Clinical research, especially randomized clinical trials, generates high-quality evidence for medical decision-making. However, the lack of population representativeness has compromised the generalizability of many clinical studies and has been a significant concern of both the general public and the scientific community. The open-access clinical research information, such as ClinicalTrials.gov, and the increasingly available vast amounts of electronic health information together present a new opportunity for us to improve clinical research’s generalizability and study feasibility at early design phases.

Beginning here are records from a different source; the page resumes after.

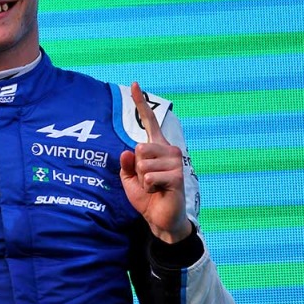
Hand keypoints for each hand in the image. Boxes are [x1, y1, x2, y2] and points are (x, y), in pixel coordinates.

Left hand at [119, 82, 192, 243]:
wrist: (160, 219)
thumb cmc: (147, 197)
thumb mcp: (129, 178)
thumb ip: (127, 164)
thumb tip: (128, 151)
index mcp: (156, 147)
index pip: (149, 121)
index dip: (141, 103)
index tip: (135, 84)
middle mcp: (168, 150)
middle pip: (139, 147)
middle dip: (137, 168)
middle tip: (147, 180)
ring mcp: (174, 161)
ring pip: (142, 163)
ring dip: (142, 180)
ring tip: (153, 187)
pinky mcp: (177, 175)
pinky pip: (148, 177)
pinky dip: (147, 187)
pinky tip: (158, 191)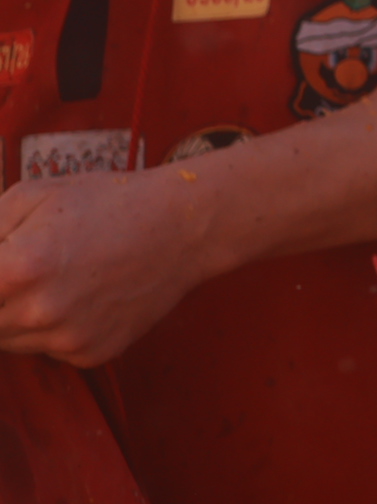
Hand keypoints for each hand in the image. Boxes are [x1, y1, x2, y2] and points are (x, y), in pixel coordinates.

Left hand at [0, 164, 222, 365]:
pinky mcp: (91, 354)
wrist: (184, 226)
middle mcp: (39, 312)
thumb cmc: (110, 202)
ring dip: (15, 314)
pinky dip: (51, 328)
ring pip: (8, 340)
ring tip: (53, 277)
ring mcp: (67, 339)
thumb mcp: (33, 195)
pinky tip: (80, 294)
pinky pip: (47, 349)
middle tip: (26, 269)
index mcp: (19, 267)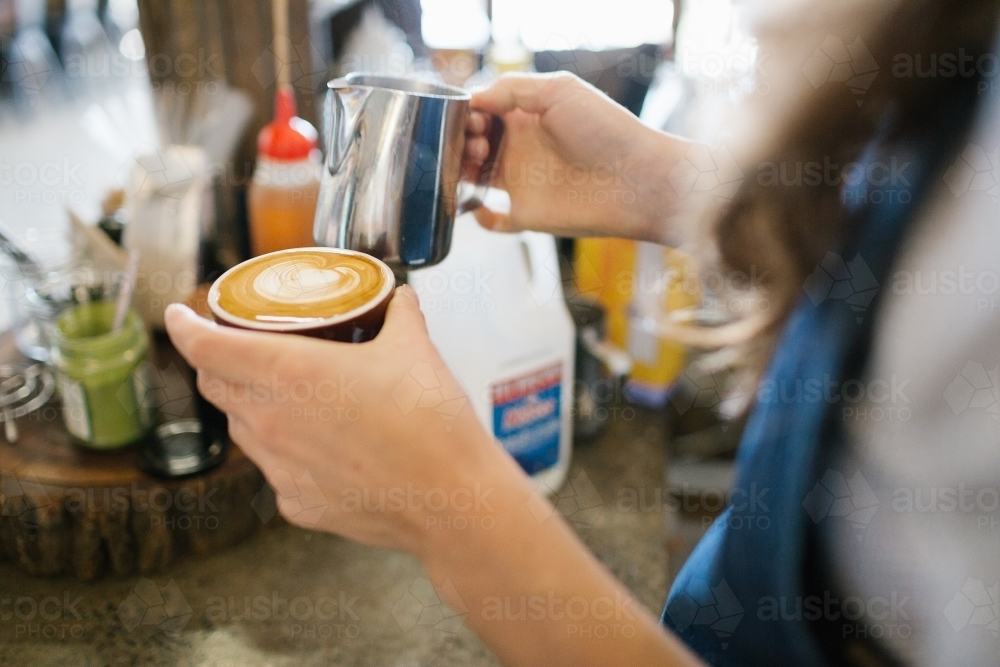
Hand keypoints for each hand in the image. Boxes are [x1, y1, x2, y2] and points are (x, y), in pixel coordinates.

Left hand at [164, 287, 504, 556]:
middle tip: (239, 346)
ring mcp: (279, 468)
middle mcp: (270, 421)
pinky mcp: (297, 503)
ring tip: (283, 394)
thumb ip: (400, 315)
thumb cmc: (430, 422)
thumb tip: (398, 299)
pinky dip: (284, 449)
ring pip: (241, 427)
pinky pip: (274, 468)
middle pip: (214, 385)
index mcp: (286, 373)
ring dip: (248, 404)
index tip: (179, 315)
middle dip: (216, 361)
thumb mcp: (415, 349)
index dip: (184, 327)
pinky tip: (320, 445)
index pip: (203, 347)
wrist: (451, 498)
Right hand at [462, 72, 687, 242]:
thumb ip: (513, 89)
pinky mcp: (528, 214)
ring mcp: (523, 182)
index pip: (483, 111)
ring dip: (462, 169)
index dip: (469, 112)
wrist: (637, 179)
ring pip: (475, 178)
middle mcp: (522, 149)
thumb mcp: (559, 90)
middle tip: (476, 138)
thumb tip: (476, 98)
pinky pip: (496, 221)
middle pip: (473, 144)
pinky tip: (479, 206)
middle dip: (462, 139)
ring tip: (476, 159)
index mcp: (528, 117)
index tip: (469, 114)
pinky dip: (481, 217)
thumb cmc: (606, 130)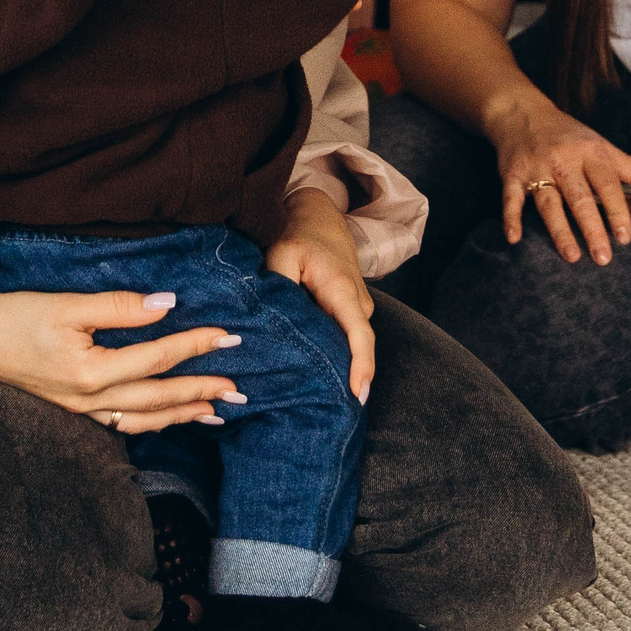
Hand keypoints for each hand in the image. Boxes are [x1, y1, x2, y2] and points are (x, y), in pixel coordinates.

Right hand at [0, 232, 244, 434]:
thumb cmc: (18, 316)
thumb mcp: (67, 304)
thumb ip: (117, 306)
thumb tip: (166, 304)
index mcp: (91, 372)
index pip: (157, 358)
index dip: (195, 345)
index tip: (228, 335)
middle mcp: (90, 400)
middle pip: (158, 398)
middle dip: (202, 391)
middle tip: (240, 387)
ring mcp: (82, 410)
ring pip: (144, 420)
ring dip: (183, 414)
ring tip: (217, 411)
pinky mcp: (75, 410)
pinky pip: (125, 424)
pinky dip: (154, 422)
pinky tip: (170, 418)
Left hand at [264, 190, 375, 403]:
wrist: (319, 215)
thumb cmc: (298, 233)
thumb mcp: (282, 251)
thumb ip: (277, 284)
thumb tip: (269, 319)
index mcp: (343, 291)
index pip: (359, 335)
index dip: (361, 366)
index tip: (357, 394)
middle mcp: (357, 305)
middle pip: (355, 349)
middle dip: (345, 381)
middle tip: (325, 414)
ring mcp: (357, 309)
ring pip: (349, 345)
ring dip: (337, 369)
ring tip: (316, 403)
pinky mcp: (349, 313)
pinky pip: (345, 339)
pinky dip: (333, 356)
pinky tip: (315, 378)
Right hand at [489, 91, 630, 266]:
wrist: (522, 114)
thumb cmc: (570, 136)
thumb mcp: (605, 148)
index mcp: (590, 153)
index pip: (607, 183)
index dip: (617, 210)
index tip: (625, 237)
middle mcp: (563, 160)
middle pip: (579, 196)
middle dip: (591, 227)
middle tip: (603, 257)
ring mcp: (536, 167)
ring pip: (548, 202)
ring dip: (559, 230)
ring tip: (572, 256)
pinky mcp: (512, 174)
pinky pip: (510, 198)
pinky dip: (511, 217)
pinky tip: (514, 238)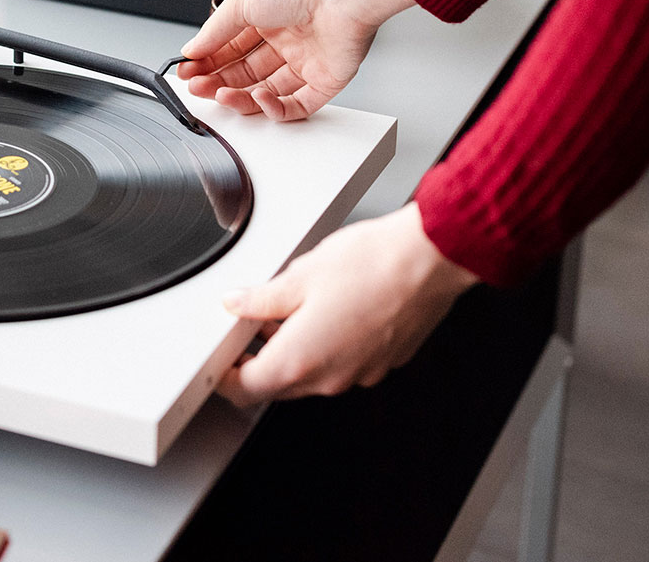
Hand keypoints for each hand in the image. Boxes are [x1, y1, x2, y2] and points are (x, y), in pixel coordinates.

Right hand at [177, 0, 413, 120]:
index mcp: (267, 18)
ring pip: (267, 93)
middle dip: (218, 82)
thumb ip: (214, 31)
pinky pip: (297, 106)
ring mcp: (306, 63)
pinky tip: (258, 98)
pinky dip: (274, 108)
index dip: (208, 62)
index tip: (188, 72)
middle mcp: (287, 41)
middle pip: (246, 73)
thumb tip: (191, 50)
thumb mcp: (241, 2)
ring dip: (240, 98)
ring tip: (220, 95)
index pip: (230, 48)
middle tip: (197, 88)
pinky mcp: (325, 82)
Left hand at [217, 204, 475, 403]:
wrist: (431, 261)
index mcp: (300, 360)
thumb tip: (237, 304)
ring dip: (293, 352)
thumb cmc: (373, 264)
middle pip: (277, 385)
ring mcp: (360, 374)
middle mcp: (330, 378)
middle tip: (248, 327)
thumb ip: (261, 298)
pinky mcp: (382, 363)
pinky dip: (327, 346)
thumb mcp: (300, 274)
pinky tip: (328, 311)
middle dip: (257, 361)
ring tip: (290, 309)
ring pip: (312, 375)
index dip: (223, 375)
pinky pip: (343, 364)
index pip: (244, 387)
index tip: (217, 361)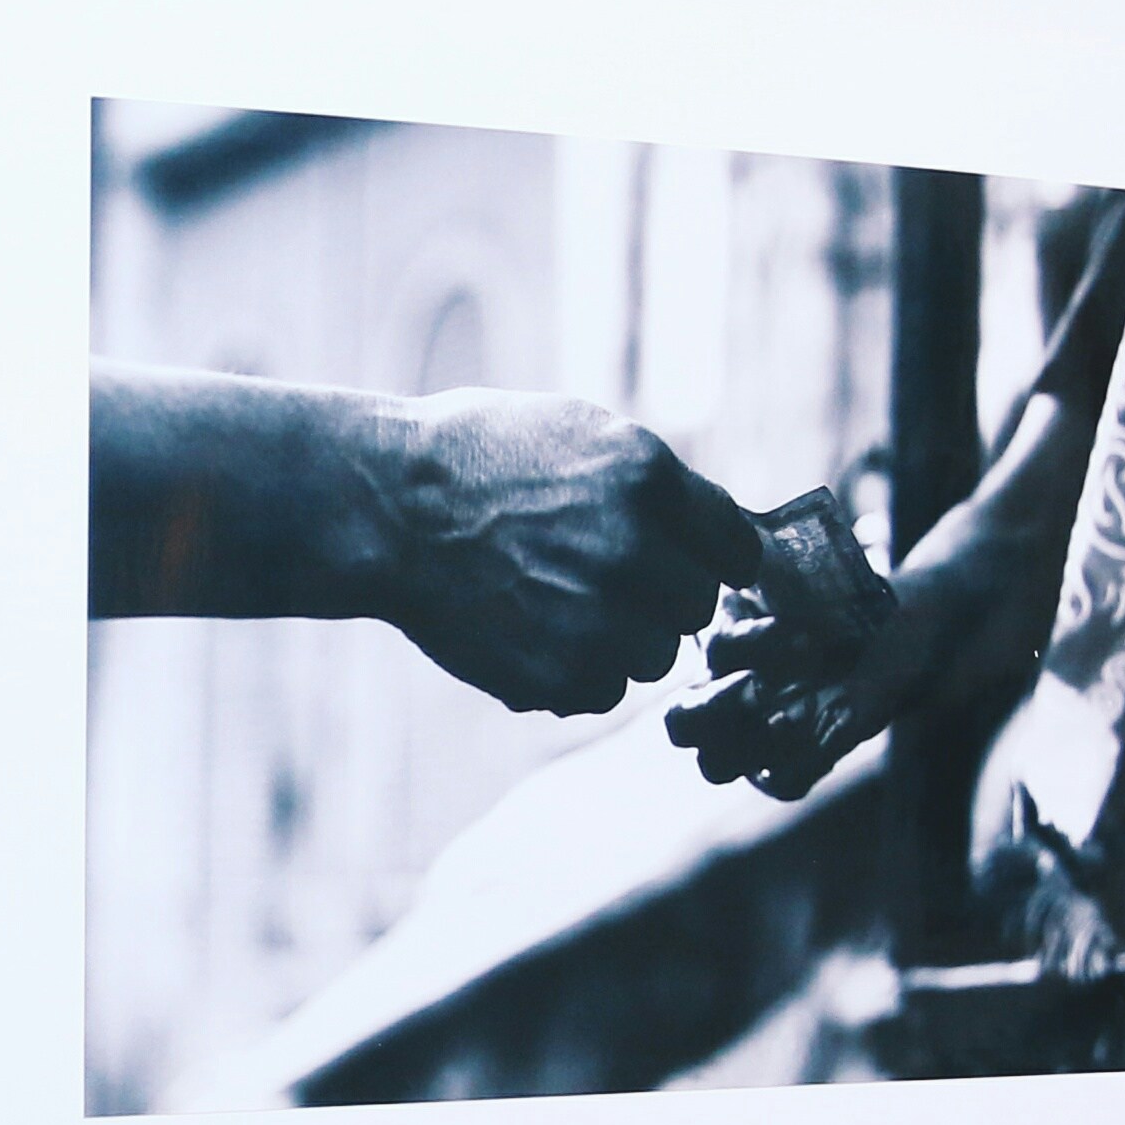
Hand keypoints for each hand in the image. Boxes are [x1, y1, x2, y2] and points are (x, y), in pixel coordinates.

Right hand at [372, 390, 758, 714]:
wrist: (386, 508)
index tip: (685, 559)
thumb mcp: (582, 433)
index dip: (710, 555)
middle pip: (697, 607)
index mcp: (647, 479)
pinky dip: (574, 671)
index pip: (738, 549)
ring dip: (619, 639)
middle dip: (661, 597)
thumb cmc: (481, 457)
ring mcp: (595, 619)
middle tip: (603, 577)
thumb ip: (661, 489)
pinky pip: (601, 691)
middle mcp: (632, 551)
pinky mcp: (556, 674)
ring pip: (654, 656)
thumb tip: (721, 540)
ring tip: (557, 601)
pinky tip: (531, 630)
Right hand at [669, 585, 932, 796]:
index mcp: (724, 644)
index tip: (797, 632)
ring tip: (801, 712)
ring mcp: (757, 735)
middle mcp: (727, 693)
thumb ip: (779, 573)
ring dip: (754, 742)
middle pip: (681, 724)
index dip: (745, 647)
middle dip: (719, 706)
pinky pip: (782, 782)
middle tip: (766, 687)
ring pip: (715, 765)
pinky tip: (833, 724)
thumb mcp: (811, 574)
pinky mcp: (800, 761)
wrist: (900, 630)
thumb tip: (754, 555)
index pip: (706, 658)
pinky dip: (804, 760)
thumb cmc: (845, 597)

This “proof-of-concept” study presents a distribution-based method to aggregate target populations in existing Type 2 diabetes clinical trials and profile the general Type 2 diabetic population in electronic health records using selected clinical variables. A comparison of these two populations answers questions such as “Who have been systematically omitted in Type 2 diabetes trials” and “How closely correlated are Type 2 diabetic patients and Type 2 diabetic clinical trial target populations regarding selected clinical variables.”

Methods

Using Type 2 diabetes as an example, we downloaded 1,761 clinical trials with a study condition of “Type 2 diabetes” from ClinicalTrials.gov. We also obtained the electronic health records (EHR) for 26120 Type 2 diabetes patients who were treated at Columbia University Medical Center. Our text-mining tool EliXR can automatically extract numerical comparison statements and semantic eligibility features from free-text eligibility criteria. We employed EliXR to analyze free-text eligibility criteria and extract each element and its associated numerical comparison statement (e.g., hemoglobin A1c (HbA1c) > 7.5%). We compared the distributions of age, HbA1c, and kidney disease status of the eligibility criteria of the 1761 clinical trials with the characteristics of the 26120 patients.

Findings

A person 44 years old or a person with HbA1c value of 8.2 has the best chance to be included in most Type 2 diabetes trials. In contrast, most diabetics are around 63 or have an HbA1c value around 6.3. In addition, about 38% diabetes trials exclude patients with renal failures or kidney diseases, while 3% diabetes trials include patients with related kidney conditions. These kidney conditions are prevalent in about 22% of the diabetic population.

Discussion

Although we used only one disease and three variables to prove the concept, this method can be applied to any medical condition and can include more variables. By aligning the aggregated trial populations and the general patient population, we can identify the population subgroups that tend to be omitted or overly studied in existing clinical research studies, and hence enable data-driven subject selection and eligibility criteria design.

Conclusions

This study confirms that (a) Type 2 diabetes clinical trials systematically target the young and sick (i.e., with higher HbA1c values) ones among diabetes patients; and (b) Type 2 diabetes clinical trials tend to exclude patients with conditions such as kidney diseases. More importantly, we contribute a distribution-based method for using electronic data to profile population health and identify clinical evidence gaps towards precision clinical research eligibility criteria design. This method can potentially help us improve the generalizability and precision of population-based clinical research.